■ **What the task asks**
Check each line of the records below and collect those holding "Right".

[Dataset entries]
* * * * * * * * *

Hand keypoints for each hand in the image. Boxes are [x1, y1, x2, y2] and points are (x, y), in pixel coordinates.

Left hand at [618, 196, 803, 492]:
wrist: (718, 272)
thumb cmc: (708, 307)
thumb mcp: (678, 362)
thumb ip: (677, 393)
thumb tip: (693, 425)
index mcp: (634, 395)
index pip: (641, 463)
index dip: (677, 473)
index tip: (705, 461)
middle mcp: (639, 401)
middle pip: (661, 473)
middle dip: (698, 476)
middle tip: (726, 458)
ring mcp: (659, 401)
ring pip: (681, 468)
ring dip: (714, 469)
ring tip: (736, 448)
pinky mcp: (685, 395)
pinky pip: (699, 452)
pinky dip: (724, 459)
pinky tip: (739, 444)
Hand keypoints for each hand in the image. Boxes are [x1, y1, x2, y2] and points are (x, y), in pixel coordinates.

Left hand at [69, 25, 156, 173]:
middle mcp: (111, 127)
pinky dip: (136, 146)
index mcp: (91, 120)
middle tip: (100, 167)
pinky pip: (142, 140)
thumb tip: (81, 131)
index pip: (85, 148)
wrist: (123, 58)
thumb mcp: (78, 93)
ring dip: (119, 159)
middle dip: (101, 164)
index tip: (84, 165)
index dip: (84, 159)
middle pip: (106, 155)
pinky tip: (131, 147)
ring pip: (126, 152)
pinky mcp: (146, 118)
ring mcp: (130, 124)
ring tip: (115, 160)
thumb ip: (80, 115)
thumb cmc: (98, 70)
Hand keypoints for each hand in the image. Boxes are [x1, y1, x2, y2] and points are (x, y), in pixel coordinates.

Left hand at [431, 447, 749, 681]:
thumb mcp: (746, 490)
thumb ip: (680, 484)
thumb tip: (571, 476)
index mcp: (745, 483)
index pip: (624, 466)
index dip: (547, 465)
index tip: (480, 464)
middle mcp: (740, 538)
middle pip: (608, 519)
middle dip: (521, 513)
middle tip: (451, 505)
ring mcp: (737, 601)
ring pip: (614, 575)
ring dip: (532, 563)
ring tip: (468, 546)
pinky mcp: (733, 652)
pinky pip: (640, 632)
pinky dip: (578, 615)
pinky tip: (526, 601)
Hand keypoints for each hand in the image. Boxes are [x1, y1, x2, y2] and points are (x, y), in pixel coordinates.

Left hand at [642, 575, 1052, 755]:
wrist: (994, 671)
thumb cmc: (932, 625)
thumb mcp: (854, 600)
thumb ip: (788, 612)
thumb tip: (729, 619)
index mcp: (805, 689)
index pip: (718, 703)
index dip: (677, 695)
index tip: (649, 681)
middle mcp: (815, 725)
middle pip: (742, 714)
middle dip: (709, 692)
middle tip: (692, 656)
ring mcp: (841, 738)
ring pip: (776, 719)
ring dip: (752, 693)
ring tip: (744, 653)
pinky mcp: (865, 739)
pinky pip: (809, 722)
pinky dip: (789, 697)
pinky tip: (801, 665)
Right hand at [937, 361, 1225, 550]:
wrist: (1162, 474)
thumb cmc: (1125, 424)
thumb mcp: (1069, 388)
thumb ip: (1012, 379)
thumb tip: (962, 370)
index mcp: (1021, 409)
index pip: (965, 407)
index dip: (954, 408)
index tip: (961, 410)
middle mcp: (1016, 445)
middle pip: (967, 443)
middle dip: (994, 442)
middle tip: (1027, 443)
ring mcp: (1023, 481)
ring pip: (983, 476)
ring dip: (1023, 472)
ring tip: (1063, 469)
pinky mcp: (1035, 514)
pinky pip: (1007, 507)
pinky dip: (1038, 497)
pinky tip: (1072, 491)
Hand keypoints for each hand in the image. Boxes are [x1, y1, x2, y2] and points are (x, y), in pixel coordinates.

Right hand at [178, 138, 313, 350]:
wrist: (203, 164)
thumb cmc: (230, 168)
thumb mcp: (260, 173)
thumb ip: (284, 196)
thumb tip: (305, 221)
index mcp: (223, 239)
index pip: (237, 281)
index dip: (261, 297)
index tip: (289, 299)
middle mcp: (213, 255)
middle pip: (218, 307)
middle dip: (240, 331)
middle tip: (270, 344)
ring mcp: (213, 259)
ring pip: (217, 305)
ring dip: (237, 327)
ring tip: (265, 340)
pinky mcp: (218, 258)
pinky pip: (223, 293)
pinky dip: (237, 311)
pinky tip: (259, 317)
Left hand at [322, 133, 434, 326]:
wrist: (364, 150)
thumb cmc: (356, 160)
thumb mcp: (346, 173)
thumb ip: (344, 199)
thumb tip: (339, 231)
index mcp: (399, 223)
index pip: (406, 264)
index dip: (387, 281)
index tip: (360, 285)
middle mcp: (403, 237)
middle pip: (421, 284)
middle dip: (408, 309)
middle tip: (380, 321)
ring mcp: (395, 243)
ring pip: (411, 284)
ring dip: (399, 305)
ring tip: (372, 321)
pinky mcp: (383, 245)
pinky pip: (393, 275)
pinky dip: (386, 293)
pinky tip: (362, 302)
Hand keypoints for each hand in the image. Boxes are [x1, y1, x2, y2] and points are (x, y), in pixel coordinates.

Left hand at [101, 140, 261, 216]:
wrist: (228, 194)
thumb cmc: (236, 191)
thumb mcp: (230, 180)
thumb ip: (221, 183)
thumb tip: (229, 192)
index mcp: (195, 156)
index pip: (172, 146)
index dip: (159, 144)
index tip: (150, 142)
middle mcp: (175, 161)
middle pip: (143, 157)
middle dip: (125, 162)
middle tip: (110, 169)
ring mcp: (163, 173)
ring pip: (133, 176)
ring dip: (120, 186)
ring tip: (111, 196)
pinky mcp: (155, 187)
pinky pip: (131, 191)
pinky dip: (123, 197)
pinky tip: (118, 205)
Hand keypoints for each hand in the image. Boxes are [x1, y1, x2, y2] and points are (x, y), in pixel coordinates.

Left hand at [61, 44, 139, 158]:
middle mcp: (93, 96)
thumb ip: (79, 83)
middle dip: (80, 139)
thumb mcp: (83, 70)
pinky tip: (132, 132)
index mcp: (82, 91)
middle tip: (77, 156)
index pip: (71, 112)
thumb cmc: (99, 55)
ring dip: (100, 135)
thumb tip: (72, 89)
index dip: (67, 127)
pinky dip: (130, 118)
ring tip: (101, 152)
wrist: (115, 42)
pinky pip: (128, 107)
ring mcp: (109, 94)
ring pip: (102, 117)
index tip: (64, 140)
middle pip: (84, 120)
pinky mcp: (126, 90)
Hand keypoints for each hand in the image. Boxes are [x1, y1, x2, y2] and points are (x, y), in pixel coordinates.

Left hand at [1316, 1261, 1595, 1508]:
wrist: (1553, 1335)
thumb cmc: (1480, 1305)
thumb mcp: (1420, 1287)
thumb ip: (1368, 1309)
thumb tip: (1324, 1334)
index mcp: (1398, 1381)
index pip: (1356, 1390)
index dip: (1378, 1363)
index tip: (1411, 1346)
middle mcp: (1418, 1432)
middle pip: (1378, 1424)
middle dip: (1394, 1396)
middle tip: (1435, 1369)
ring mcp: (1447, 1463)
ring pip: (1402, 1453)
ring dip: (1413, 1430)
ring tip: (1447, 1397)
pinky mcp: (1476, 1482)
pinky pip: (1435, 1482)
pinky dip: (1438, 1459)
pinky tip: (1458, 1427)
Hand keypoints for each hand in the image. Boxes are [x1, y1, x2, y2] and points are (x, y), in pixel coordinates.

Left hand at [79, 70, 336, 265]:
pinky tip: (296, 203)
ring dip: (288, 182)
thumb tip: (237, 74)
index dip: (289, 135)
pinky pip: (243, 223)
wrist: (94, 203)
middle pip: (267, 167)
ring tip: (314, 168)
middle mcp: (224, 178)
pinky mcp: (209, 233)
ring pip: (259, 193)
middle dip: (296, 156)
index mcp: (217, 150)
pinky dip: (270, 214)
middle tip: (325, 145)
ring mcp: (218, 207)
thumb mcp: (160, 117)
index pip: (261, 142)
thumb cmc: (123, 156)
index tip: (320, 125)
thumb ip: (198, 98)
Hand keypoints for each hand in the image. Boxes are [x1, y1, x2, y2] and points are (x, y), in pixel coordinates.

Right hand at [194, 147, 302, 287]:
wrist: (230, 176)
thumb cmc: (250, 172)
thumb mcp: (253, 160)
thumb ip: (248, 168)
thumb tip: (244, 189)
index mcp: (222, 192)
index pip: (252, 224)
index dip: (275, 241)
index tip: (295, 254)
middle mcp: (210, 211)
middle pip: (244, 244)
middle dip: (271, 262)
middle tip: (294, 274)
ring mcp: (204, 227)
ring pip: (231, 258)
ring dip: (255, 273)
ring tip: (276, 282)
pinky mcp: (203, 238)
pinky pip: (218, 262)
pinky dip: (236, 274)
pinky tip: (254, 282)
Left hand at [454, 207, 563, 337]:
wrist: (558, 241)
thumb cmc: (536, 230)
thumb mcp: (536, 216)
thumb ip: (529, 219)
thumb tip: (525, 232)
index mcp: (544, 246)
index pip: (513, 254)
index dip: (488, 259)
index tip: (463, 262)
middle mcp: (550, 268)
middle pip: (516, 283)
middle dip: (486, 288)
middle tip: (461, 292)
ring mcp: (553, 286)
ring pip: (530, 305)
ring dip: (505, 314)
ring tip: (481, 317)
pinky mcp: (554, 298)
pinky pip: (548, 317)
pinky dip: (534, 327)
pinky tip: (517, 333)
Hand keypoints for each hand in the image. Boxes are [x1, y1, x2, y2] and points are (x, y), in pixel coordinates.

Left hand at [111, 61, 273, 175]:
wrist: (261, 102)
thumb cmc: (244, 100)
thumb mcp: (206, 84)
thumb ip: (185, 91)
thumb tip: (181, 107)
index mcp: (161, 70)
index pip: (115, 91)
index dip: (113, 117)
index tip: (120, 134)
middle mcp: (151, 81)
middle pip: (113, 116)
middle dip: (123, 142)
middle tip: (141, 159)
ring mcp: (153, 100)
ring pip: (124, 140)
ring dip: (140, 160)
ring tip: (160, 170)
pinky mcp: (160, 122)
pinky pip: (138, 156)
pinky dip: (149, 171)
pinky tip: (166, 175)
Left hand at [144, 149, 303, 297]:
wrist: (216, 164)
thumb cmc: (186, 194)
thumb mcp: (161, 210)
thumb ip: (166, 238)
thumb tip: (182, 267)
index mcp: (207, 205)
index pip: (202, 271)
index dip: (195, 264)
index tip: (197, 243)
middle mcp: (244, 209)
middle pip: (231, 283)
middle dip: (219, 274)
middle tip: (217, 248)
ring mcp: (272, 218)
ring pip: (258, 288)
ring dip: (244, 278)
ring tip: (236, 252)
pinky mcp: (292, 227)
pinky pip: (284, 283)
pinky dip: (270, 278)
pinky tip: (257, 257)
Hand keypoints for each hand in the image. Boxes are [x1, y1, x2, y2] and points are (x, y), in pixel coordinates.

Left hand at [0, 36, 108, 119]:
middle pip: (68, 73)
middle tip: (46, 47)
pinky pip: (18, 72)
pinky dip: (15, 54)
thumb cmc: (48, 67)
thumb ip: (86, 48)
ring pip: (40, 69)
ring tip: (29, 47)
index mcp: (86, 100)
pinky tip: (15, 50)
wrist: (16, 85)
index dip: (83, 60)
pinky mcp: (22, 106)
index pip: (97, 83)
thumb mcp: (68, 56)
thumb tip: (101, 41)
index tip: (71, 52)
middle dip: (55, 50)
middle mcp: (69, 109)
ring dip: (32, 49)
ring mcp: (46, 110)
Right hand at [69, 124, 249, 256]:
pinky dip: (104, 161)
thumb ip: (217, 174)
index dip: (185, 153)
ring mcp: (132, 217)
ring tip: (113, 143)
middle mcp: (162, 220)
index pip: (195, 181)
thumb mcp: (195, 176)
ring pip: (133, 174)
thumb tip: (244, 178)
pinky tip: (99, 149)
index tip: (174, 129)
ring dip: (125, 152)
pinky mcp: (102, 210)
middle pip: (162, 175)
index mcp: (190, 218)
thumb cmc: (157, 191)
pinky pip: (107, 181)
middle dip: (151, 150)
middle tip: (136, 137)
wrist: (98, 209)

* * * * * * * * *

■ **Task output**
Right hand at [937, 361, 1225, 550]:
Right hand at [178, 138, 313, 350]:
Right hand at [194, 147, 302, 287]:
Right hand at [69, 124, 249, 256]:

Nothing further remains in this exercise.